One of the main means for its application is, of course, clause 1 of the bill, which amends the definition of Attorney General in order to enable proceedings to be undertaken.
The definition of the offences is also important. I will read clause 2.01.
Despite anything in this Act or any other Act, a person who commits an act or omission outside Canada that if committed in Canada would constitute an offence under section 322, 341, 344, 380, 430 or 434 in relation to cultural property as defined in Article 1 of the Convention, or a conspiracy or an attempt to commit such an offence, or being an accessory after the fact or counselling in relation to such an offence, is deemed to have committed that act or omission in Canada if the person
(a) is a Canadian citizen;
(b) is not a citizen of any state and ordinarily resides in Canada; or
(c) is a permanent resident within the meaning of subsection 2(1) of the Immigration and Refugee Protection Act and is, after the commission of the act or omission, present in Canada.
This is a powerful clause, but it is demanding at the same time.
Clause 3 of the bill provides that everyone who commits mischief in relation to cultural property is guilty of an indictable offence and liable to imprisonment for a term not exceeding ten years, or guilty of an offence punishable on summary conviction.

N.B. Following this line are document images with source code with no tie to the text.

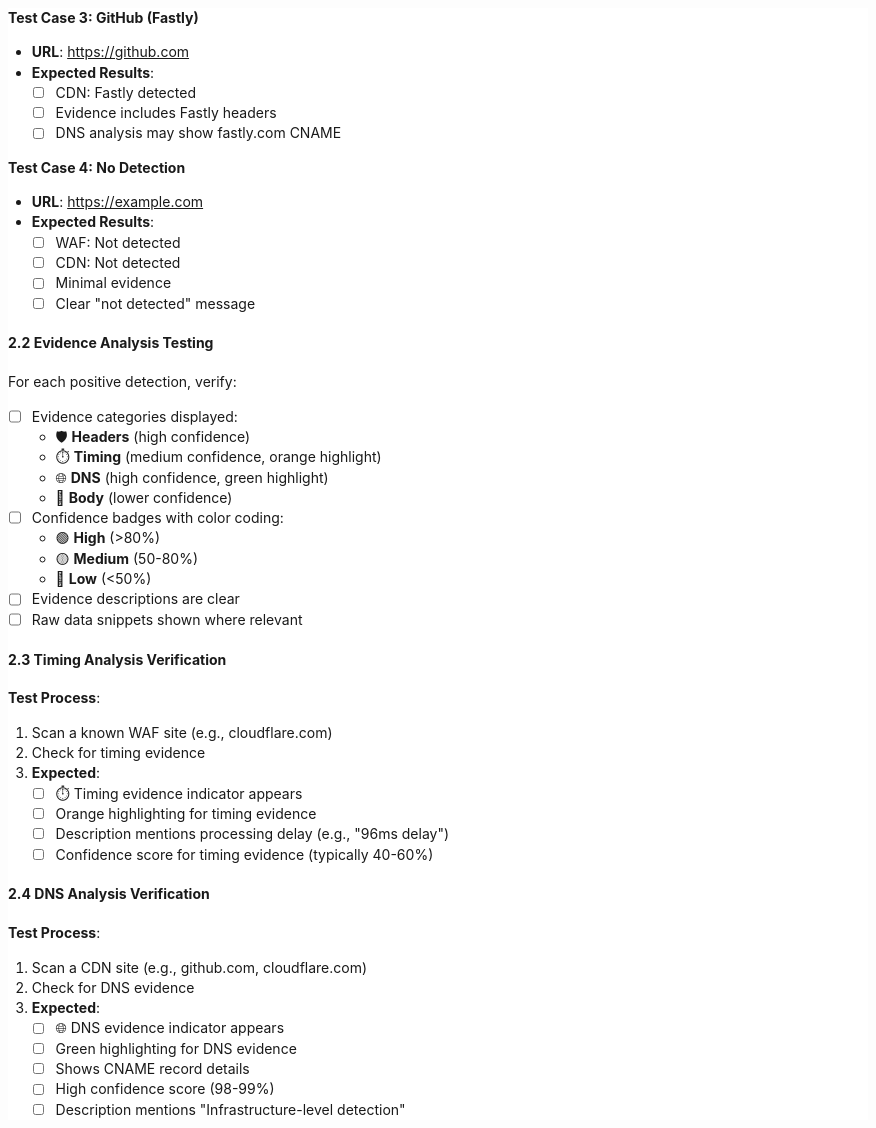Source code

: **Test Case 3: GitHub (Fastly)**
- **URL**: https://github.com
- **Expected Results**:
  - [ ] CDN: Fastly detected
  - [ ] Evidence includes Fastly headers
  - [ ] DNS analysis may show fastly.com CNAME

**Test Case 4: No Detection**
- **URL**: https://example.com
- **Expected Results**:
  - [ ] WAF: Not detected
  - [ ] CDN: Not detected
  - [ ] Minimal evidence
  - [ ] Clear "not detected" message

#### 2.2 Evidence Analysis Testing

For each positive detection, verify:
- [ ] Evidence categories displayed:
  - 🛡️ **Headers** (high confidence)
  - ⏱️ **Timing** (medium confidence, orange highlight)
  - 🌐 **DNS** (high confidence, green highlight)
  - 📄 **Body** (lower confidence)
- [ ] Confidence badges with color coding:
  - 🟢 **High** (>80%)
  - 🟡 **Medium** (50-80%)
  - 🔴 **Low** (<50%)
- [ ] Evidence descriptions are clear
- [ ] Raw data snippets shown where relevant

#### 2.3 Timing Analysis Verification

**Test Process**:
1. Scan a known WAF site (e.g., cloudflare.com)
2. Check for timing evidence
3. **Expected**:
   - [ ] ⏱️ Timing evidence indicator appears
   - [ ] Orange highlighting for timing evidence
   - [ ] Description mentions processing delay (e.g., "96ms delay")
   - [ ] Confidence score for timing evidence (typically 40-60%)

#### 2.4 DNS Analysis Verification

**Test Process**:
1. Scan a CDN site (e.g., github.com, cloudflare.com)
2. Check for DNS evidence
3. **Expected**:
   - [ ] 🌐 DNS evidence indicator appears
   - [ ] Green highlighting for DNS evidence
   - [ ] Shows CNAME record details
   - [ ] High confidence score (98-99%)
   - [ ] Description mentions "Infrastructure-level detection"
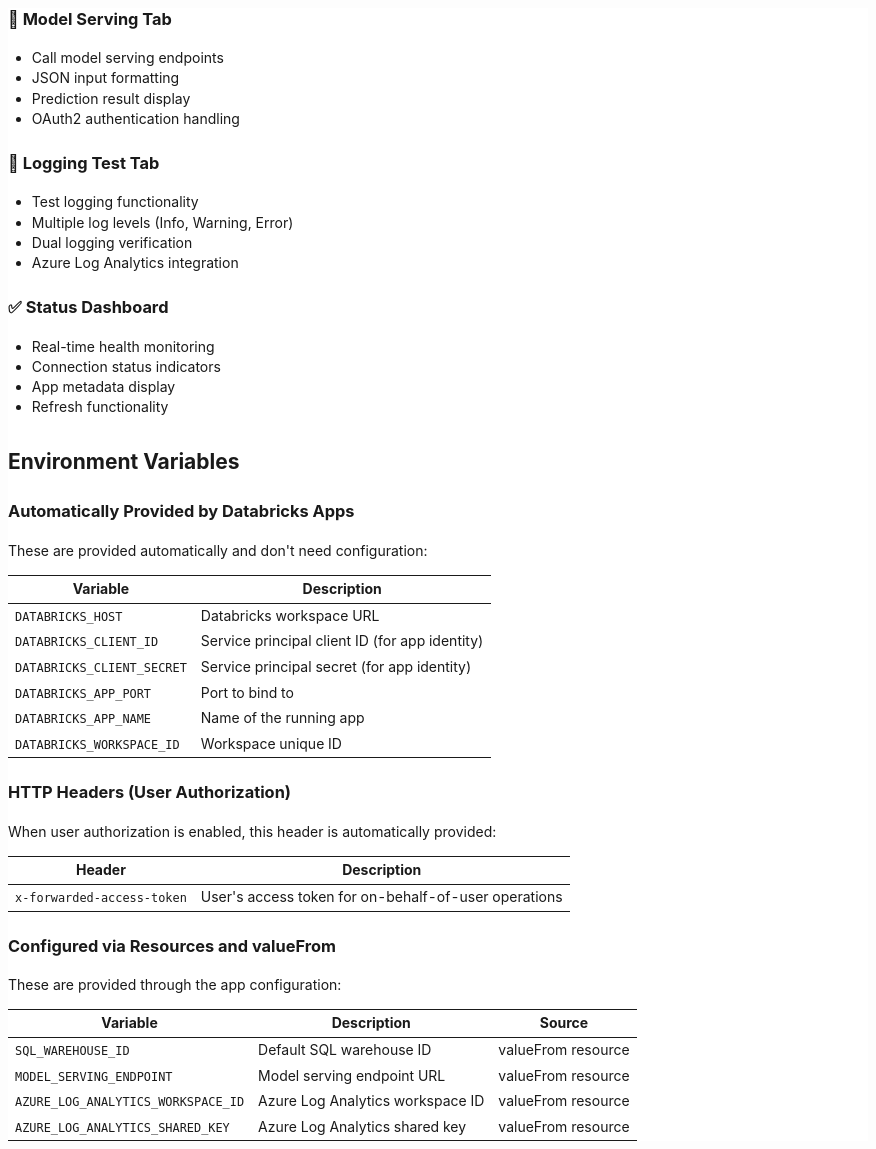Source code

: ### 🤖 **Model Serving Tab**
- Call model serving endpoints
- JSON input formatting
- Prediction result display
- OAuth2 authentication handling

### 📝 **Logging Test Tab**
- Test logging functionality
- Multiple log levels (Info, Warning, Error)
- Dual logging verification
- Azure Log Analytics integration

### ✅ **Status Dashboard**
- Real-time health monitoring
- Connection status indicators
- App metadata display
- Refresh functionality

## Environment Variables

### Automatically Provided by Databricks Apps
These are provided automatically and don't need configuration:

| Variable | Description | 
|----------|-------------|
| `DATABRICKS_HOST` | Databricks workspace URL |
| `DATABRICKS_CLIENT_ID` | Service principal client ID (for app identity) |
| `DATABRICKS_CLIENT_SECRET` | Service principal secret (for app identity) |
| `DATABRICKS_APP_PORT` | Port to bind to |
| `DATABRICKS_APP_NAME` | Name of the running app |
| `DATABRICKS_WORKSPACE_ID` | Workspace unique ID |

### HTTP Headers (User Authorization)
When user authorization is enabled, this header is automatically provided:

| Header | Description |
|--------|-------------|
| `x-forwarded-access-token` | User's access token for on-behalf-of-user operations |

### Configured via Resources and valueFrom
These are provided through the app configuration:

| Variable | Description | Source |
|----------|-------------|--------|
| `SQL_WAREHOUSE_ID` | Default SQL warehouse ID | valueFrom resource |
| `MODEL_SERVING_ENDPOINT` | Model serving endpoint URL | valueFrom resource |
| `AZURE_LOG_ANALYTICS_WORKSPACE_ID` | Azure Log Analytics workspace ID | valueFrom resource |
| `AZURE_LOG_ANALYTICS_SHARED_KEY` | Azure Log Analytics shared key | valueFrom resource |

Clause 4 adds a section to the Cultural Property Export and Import Act, entitled “Convention for the Protection of Cultural Property in the Event of Armed Conflict and its Protocols”. It states that it is prohibited to export or remove cultural property from an occupied territory of a State party to the second protocol. It also describes action for the recovery of the cultural property, and the court may make an order in that regard.
Canada has more obligations, however. The convention and its two protocols do entail a number of obligations which are not set out in the bill, which only focusses on the criminal aspects of the protection of cultural property. Given that the government is likely not to consult Parliament before signing the protocol, consideration of this bill is the only opportunity afforded parliamentarians to examine Canada's preparedness to fulfil its obligations. Ultimately, we know that, for historical reasons, our time is short.

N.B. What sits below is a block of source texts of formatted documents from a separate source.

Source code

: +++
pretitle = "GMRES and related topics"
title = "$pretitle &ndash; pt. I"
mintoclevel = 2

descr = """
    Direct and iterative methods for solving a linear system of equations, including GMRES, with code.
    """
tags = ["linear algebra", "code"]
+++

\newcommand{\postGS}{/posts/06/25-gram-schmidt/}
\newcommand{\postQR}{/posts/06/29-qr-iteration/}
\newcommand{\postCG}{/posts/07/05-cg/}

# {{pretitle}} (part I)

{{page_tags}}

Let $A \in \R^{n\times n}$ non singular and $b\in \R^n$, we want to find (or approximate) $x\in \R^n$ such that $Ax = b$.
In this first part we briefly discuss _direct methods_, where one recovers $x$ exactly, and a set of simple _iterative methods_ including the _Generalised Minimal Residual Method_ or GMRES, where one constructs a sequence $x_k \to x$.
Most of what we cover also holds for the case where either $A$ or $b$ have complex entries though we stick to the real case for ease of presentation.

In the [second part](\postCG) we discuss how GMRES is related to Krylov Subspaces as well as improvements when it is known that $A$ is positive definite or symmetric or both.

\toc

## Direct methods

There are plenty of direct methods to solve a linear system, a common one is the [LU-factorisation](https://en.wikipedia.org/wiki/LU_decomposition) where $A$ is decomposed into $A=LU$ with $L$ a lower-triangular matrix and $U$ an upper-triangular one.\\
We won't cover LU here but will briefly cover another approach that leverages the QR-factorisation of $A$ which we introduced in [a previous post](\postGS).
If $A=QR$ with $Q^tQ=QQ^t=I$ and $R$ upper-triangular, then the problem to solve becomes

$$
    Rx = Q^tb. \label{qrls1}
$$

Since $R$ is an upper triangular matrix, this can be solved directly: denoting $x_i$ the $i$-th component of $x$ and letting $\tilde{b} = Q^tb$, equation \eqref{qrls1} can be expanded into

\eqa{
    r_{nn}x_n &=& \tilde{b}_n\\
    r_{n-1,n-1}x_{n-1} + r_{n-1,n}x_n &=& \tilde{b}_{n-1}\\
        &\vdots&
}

I will provide an example of the obligations that Canada agrees to honour, which are not set out in the bills. Here then is one of the obligations the contracting parties must honour. They shall, for example, undertake to prepare for the safeguarding of cultural property situated within their own territory by taking inventories, planning emergency measures against the risk of fire or building collapse, preparing for the removal of moveable or immovable property, proper protection of it and the designation of competent authorities responsible for its safeguard. What has the government done in this regard?
Here is another obligation. In time of war, the contracting parties shall protect cultural property located in occupied territory, and, insofar as possible, take the measures needed to preserve it.
The Canadian armed forces are regularly required to operate in areas where there is a risk of pillage or destruction of cultural property. These duties require, therefore, that significant measures be taken to make the military familiar with the convention. More money will of course be required and, more importantly, the military will have to be accountable as will all persons entering these areas, given the obligation not only to prevent and remedy but to foresee as well.
So, this is an important moment. This Parliament is finally agreeing to acquire the means to comply with this second strengthened protocol to safeguard world cultural heritage threatened, not only by the environment, which is another dimension, but by wars and the various conflicts occurring in the world and some parties more than others. We might consider the example of Africa, whose cultural treasures were pillaged and not only during a time of conflict. Other continents besides Africa have also been pillaged, of course.
At the moment, we are concentrating on the huge damage caused by war and conflict, and we want to prevent it from recurring.